What are you referring to in particular? We do plan to change Swift's default layout strategy to minimize padding, but it's surprising that there are cases today where Swift structs have more padding than equivalent C structs.

-Joe

···

On Jan 19, 2016, at 10:51 AM, Alexandre Lopoukhine via swift-evolution <swift-evolution@swift.org> wrote:

Hello everyone,

I have a question about structs in Swift. Is there a reason for the padding? Is there a plan to remove it, to make a more compact representation, making them similar to structs in C?

Also, this is probably a better topic for swift-users than swift-evolution.

-Joe

···

On Jan 19, 2016, at 10:53 AM, Joe Groff <jgroff@apple.com> wrote:

On Jan 19, 2016, at 10:51 AM, Alexandre Lopoukhine via swift-evolution <swift-evolution@swift.org> wrote:

Hello everyone,

I have a question about structs in Swift. Is there a reason for the padding? Is there a plan to remove it, to make a more compact representation, making them similar to structs in C?

What are you referring to in particular? We do plan to change Swift's default layout strategy to minimize padding, but it's surprising that there are cases today where Swift structs have more padding than equivalent C structs.

Thanks Joe,

I was wondering which group I should write to, but I decided that part of the question was related to the evolution of swift.

The part related to current usage stems from trying to encode a struct containing a UInt8 and UInt32, and it taking up 8 bytes, unexpectedly to me.

The same happens with a tuple containing the same values.

— Sasha

···

On 19 Jan 2016, at 19:54, Joe Groff <jgroff@apple.com> wrote:

On Jan 19, 2016, at 10:53 AM, Joe Groff <jgroff@apple.com> wrote:

On Jan 19, 2016, at 10:51 AM, Alexandre Lopoukhine via swift-evolution <swift-evolution@swift.org> wrote:

Hello everyone,

I have a question about structs in Swift. Is there a reason for the padding? Is there a plan to remove it, to make a more compact representation, making them similar to structs in C?

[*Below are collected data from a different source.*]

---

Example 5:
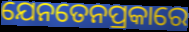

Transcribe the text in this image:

ଯେନତେନପ୍ରକାରେ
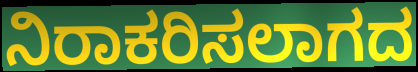
ನಿರಾಕರಿಸಲಾಗದ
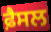
ਫ਼ੈਸਲ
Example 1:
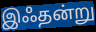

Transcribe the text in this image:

இஃதன்று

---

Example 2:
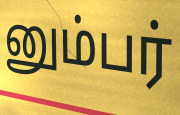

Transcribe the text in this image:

னும்பர்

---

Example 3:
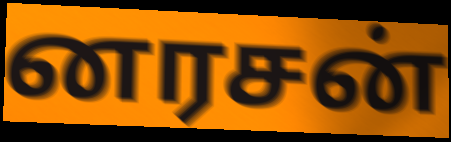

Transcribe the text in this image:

னரசன்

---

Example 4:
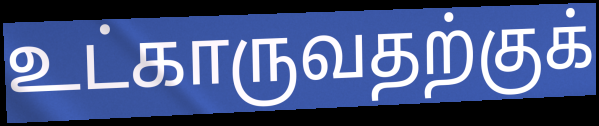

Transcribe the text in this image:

உட்காருவதற்குக்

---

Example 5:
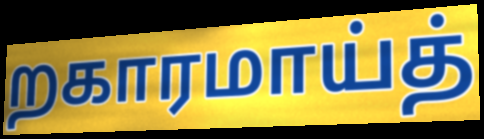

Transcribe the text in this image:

றகாரமாய்த்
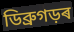
ডিব্ৰুগড়ৰ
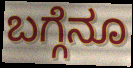
ಬಗ್ಗೆನೂ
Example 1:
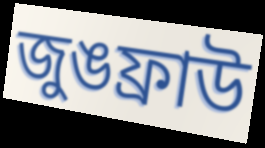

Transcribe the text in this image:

জুঙফ্রাউ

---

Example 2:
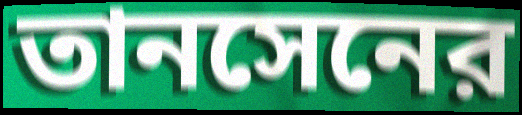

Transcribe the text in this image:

তানসেনের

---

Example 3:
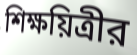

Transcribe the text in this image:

শিক্ষয়িত্রীর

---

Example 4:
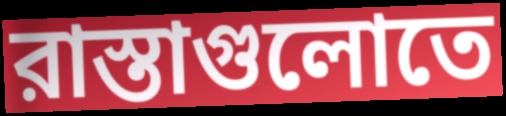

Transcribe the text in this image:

রাস্তাগুলোতে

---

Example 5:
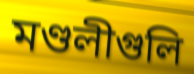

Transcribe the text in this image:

মণ্ডলীগুলি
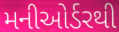
મનીઓર્ડરથી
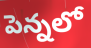
పెన్నలో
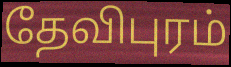
தேவிபுரம்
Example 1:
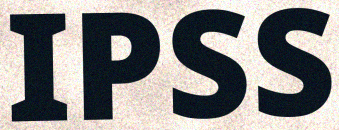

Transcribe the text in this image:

IPSS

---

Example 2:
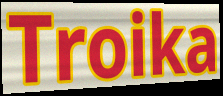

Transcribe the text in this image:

Troika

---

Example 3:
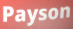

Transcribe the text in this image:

Payson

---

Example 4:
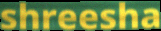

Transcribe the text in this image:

shreesha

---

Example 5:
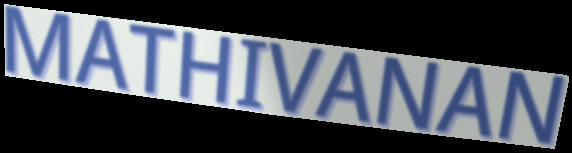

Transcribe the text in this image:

MATHIVANAN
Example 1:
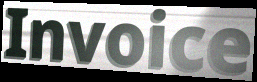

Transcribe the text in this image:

Invoice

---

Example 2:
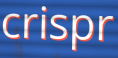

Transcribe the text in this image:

crispr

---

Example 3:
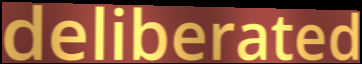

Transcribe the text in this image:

deliberated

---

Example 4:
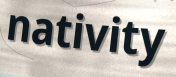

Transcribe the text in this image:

nativity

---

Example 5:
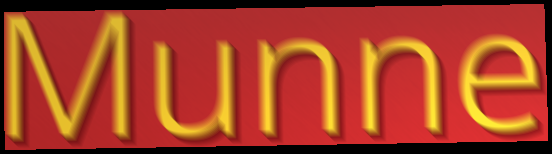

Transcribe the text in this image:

Munne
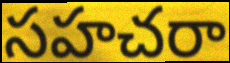
సహచరా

What are you referring to in particular? We do plan to change Swift's default layout strategy to minimize padding, but it's surprising that there are cases today where Swift structs have more padding than equivalent C structs.

Also, this is probably a better topic for swift-users than swift-evolution.

-Joe

A C struct would be the same size by default, since UInt32's natural alignment is to 4 bytes. Aligned accesses are generally much more efficient (though less so on recent Intel and ARM microarchitectures, I hear).

-Joe

···

On Jan 19, 2016, at 11:00 AM, Alexandre Lopoukhine <superlopuh@gmail.com> wrote:

Thanks Joe,

I was wondering which group I should write to, but I decided that part of the question was related to the evolution of swift.

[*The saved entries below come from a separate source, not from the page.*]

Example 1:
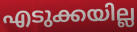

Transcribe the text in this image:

എടുക്കയില്ല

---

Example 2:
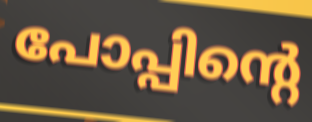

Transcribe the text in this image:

പോപ്പിന്റെ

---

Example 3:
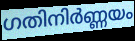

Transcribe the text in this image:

ഗതിനിർണ്ണയം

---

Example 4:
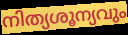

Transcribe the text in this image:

നിത്യശൂന്യവും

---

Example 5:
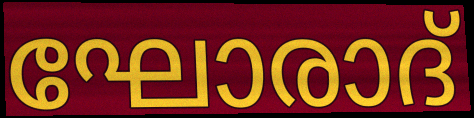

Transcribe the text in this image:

ഘോരാദ്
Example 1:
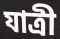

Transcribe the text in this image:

যাত্ৰী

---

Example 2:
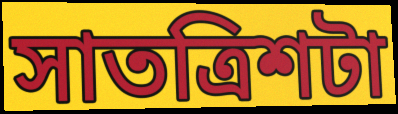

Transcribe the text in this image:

সাতত্ৰিশটা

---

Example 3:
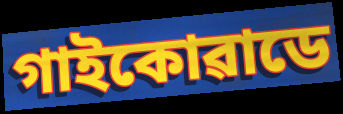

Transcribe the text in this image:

গাইকোৱাডে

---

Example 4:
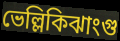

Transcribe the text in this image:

ভেল্লিকিঝাংগু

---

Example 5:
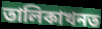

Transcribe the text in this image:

তালিকাখনত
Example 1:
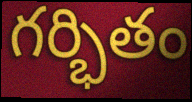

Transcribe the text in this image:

గర్భితం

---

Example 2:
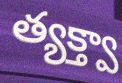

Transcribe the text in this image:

త్యక్త్వా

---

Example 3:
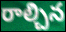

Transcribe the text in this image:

రాల్చిన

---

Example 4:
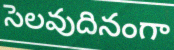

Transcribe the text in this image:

సెలవుదినంగా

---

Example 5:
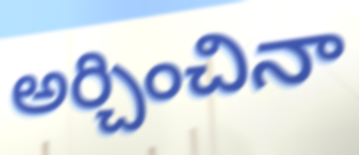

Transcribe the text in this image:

అర్చించినా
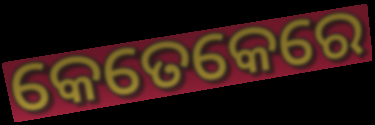
କେତେକେରେ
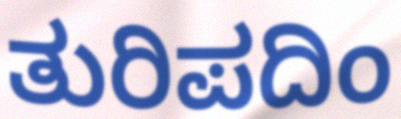
ತುರಿಪದಿಂ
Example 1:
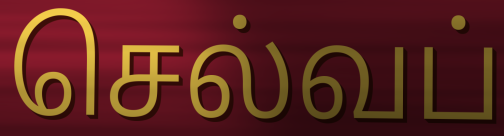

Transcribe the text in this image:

செல்வப்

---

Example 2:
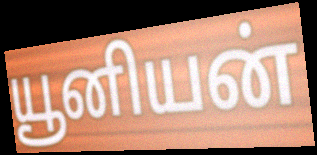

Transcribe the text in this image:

யூனியன்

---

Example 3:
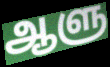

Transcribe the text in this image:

ஆளு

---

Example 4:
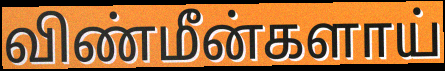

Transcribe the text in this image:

விண்மீன்களாய்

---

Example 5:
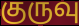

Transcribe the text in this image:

குருவு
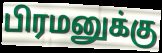
பிரமனுக்கு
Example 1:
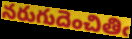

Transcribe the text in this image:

నరుగుదెంచితిఁ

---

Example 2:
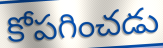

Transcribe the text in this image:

కోపగించడు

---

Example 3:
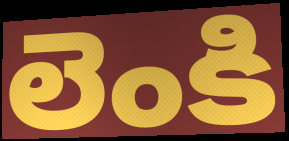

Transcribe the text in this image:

లెంకి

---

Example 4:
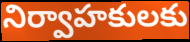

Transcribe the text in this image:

నిర్వాహకులకు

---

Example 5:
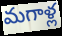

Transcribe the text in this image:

మగాళ్ల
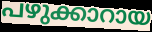
പഴുക്കാറായ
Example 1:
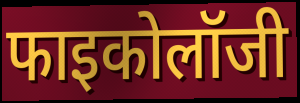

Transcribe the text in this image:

फाइकोलॉजी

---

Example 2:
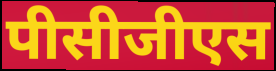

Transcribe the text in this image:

पीसीजीएस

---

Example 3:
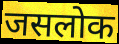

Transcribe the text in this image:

जसलोक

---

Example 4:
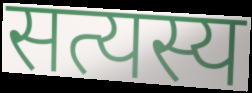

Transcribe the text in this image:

सत्यस्य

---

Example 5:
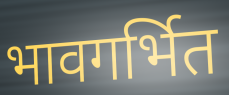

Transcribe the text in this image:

भावगर्भित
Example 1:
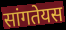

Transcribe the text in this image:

सांगतेयस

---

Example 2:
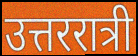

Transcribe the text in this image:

उत्तररात्री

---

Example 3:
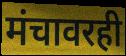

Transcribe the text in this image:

मंचावरही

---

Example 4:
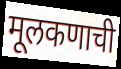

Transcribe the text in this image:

मूलकणाची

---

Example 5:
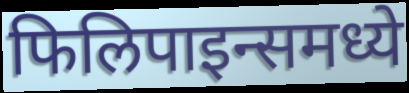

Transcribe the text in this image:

फिलिपाइन्समध्ये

The part related to current usage stems from trying to encode a struct containing a UInt8 and UInt32, and it taking up 8 bytes, unexpectedly to me.

The same happens with a tuple containing the same values.

That makes sense. Thank you.

···

On 19 Jan 2016, at 20:02, Joe Groff <jgroff@apple.com> wrote:

On Jan 19, 2016, at 11:00 AM, Alexandre Lopoukhine <superlopuh@gmail.com> wrote:

Thanks Joe,

I was wondering which group I should write to, but I decided that part of the question was related to the evolution of swift.

The part related to current usage stems from trying to encode a struct containing a UInt8 and UInt32, and it taking up 8 bytes, unexpectedly to me.

The same happens with a tuple containing the same values.

A C struct would be the same size by default, since UInt32's natural alignment is to 4 bytes. Aligned accesses are generally much more efficient (though less so on recent Intel and ARM microarchitectures, I hear).